**Material for the task**

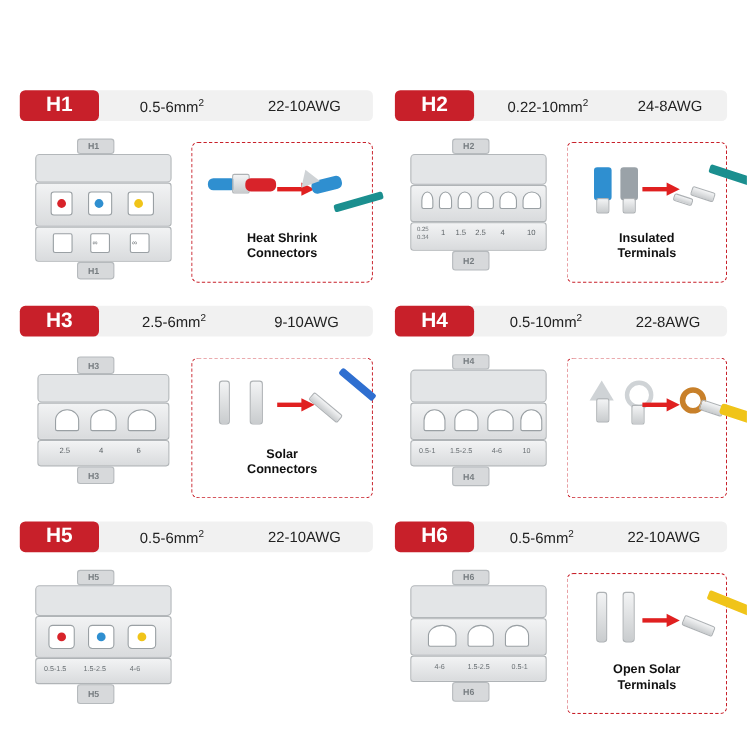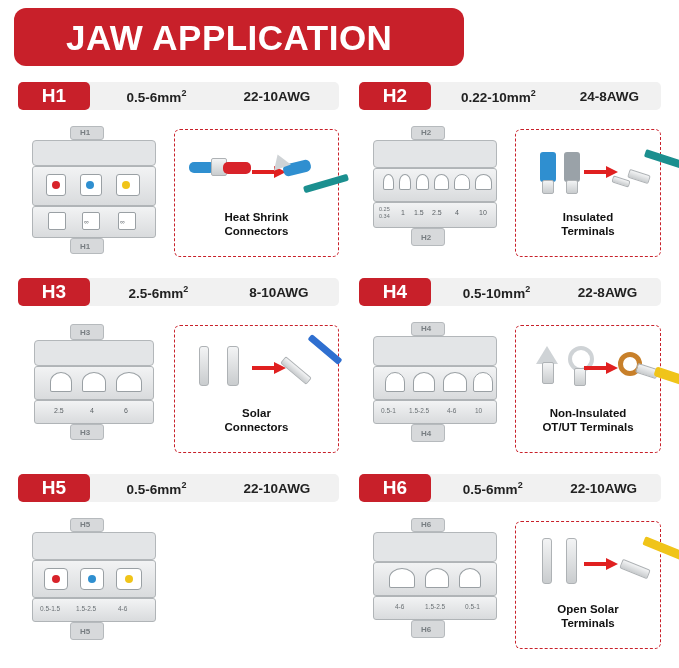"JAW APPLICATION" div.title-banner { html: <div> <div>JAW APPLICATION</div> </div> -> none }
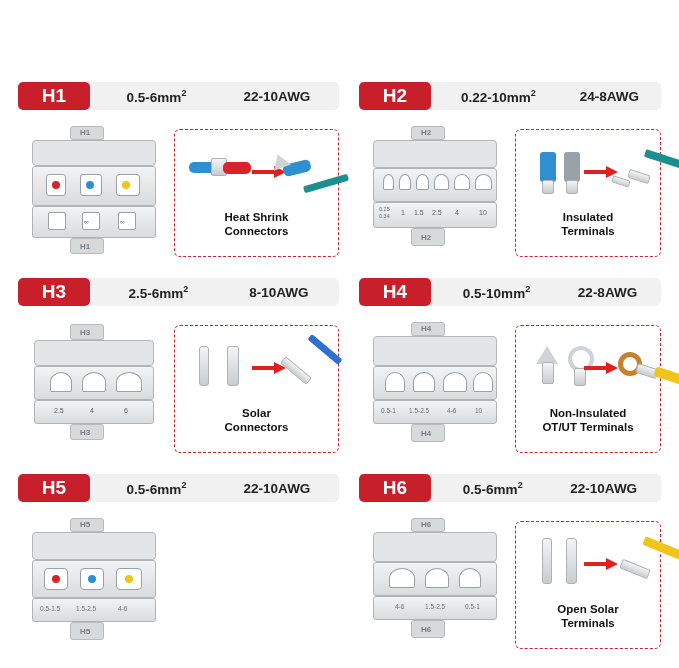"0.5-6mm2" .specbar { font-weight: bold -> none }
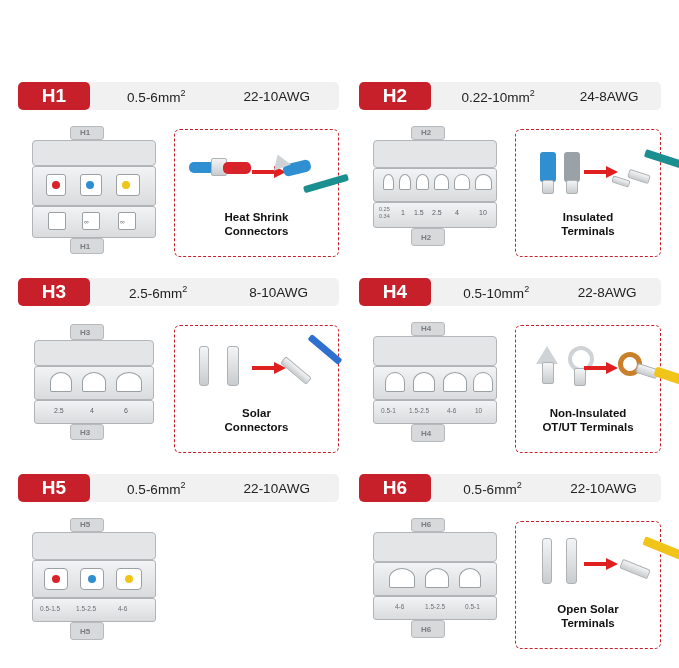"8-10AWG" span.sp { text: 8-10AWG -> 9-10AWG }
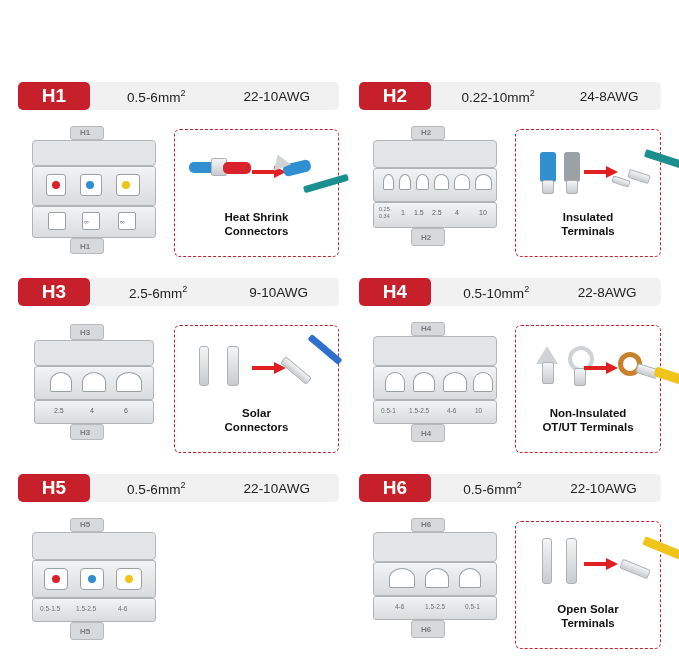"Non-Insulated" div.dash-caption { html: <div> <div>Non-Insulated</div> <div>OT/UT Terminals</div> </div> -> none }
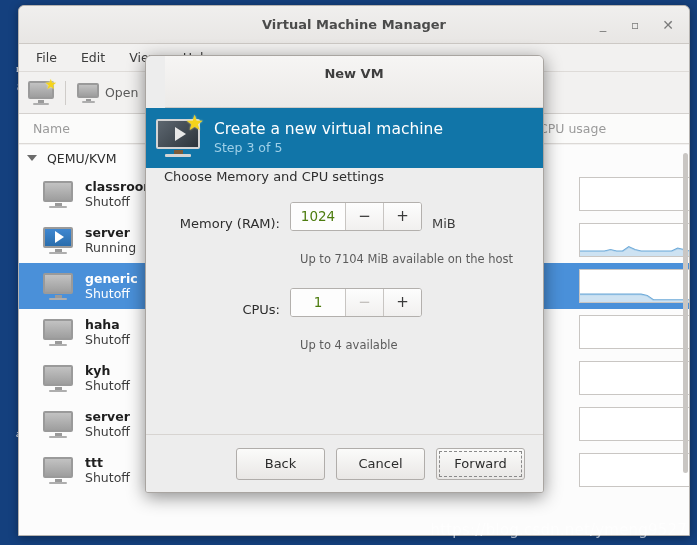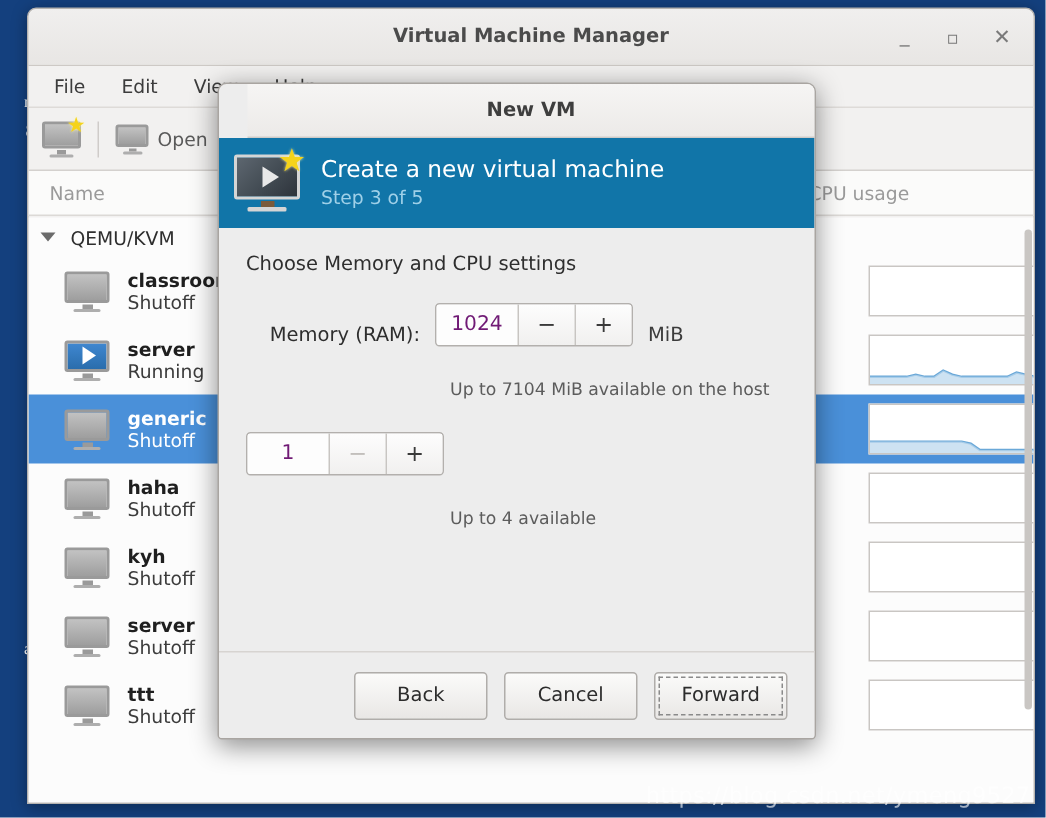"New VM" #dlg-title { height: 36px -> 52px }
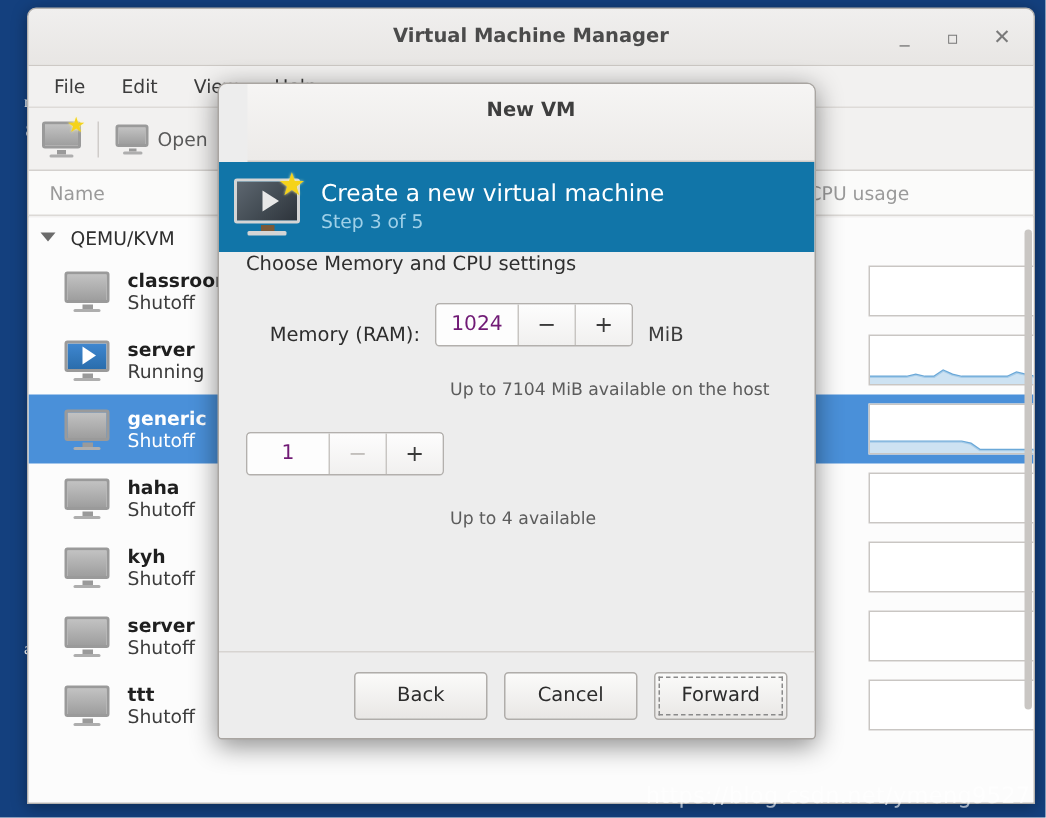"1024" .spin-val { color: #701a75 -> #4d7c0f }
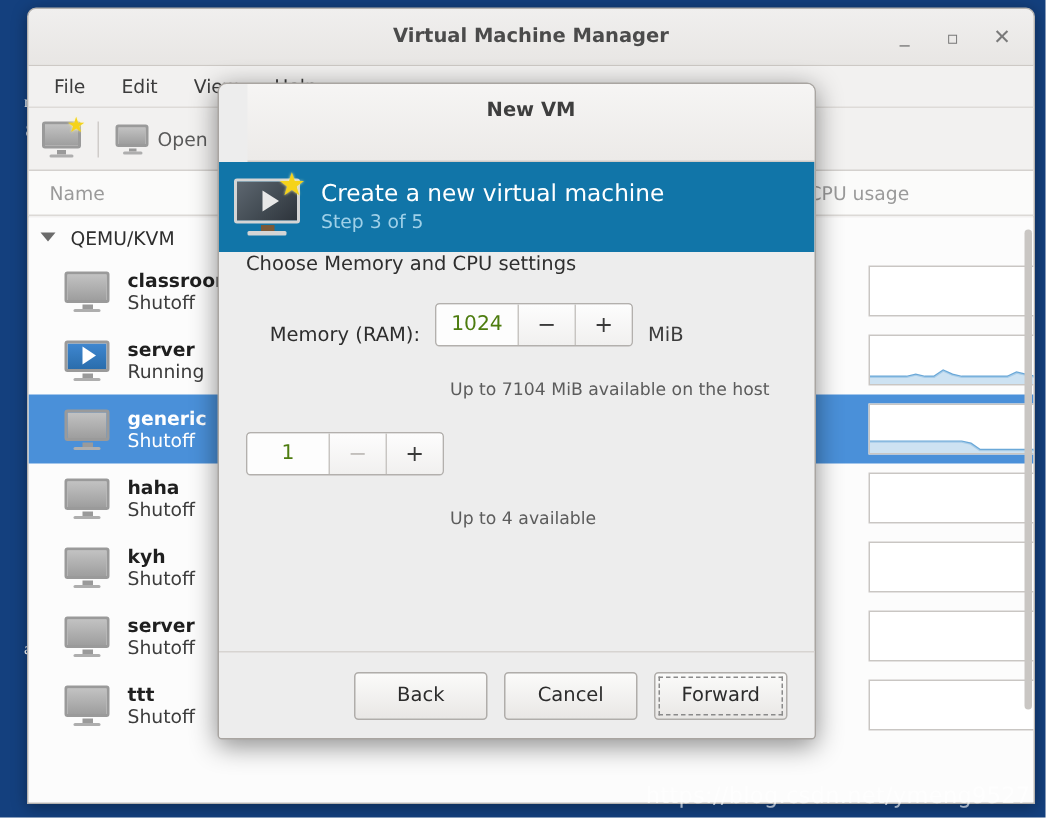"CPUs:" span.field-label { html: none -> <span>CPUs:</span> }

**Problem**
Reproduce the span beginning at the line with "font-weight: bold ->" and ending at the last line of the entries above, inclusive, exactly as it stands. Exclude the pictures.

**Output for this exercise**
"0.5-6mm2" .specbar { font-weight: bold -> none }
"8-10AWG" span.sp { text: 8-10AWG -> 9-10AWG }
"Non-Insulated" div.dash-caption { html: <div> <div>Non-Insulated</div> <div>OT/UT Terminals</div> </div> -> none }
"New VM" #dlg-title { height: 36px -> 52px }
"1024" .spin-val { color: #701a75 -> #4d7c0f }
"CPUs:" span.field-label { html: none -> <span>CPUs:</span> }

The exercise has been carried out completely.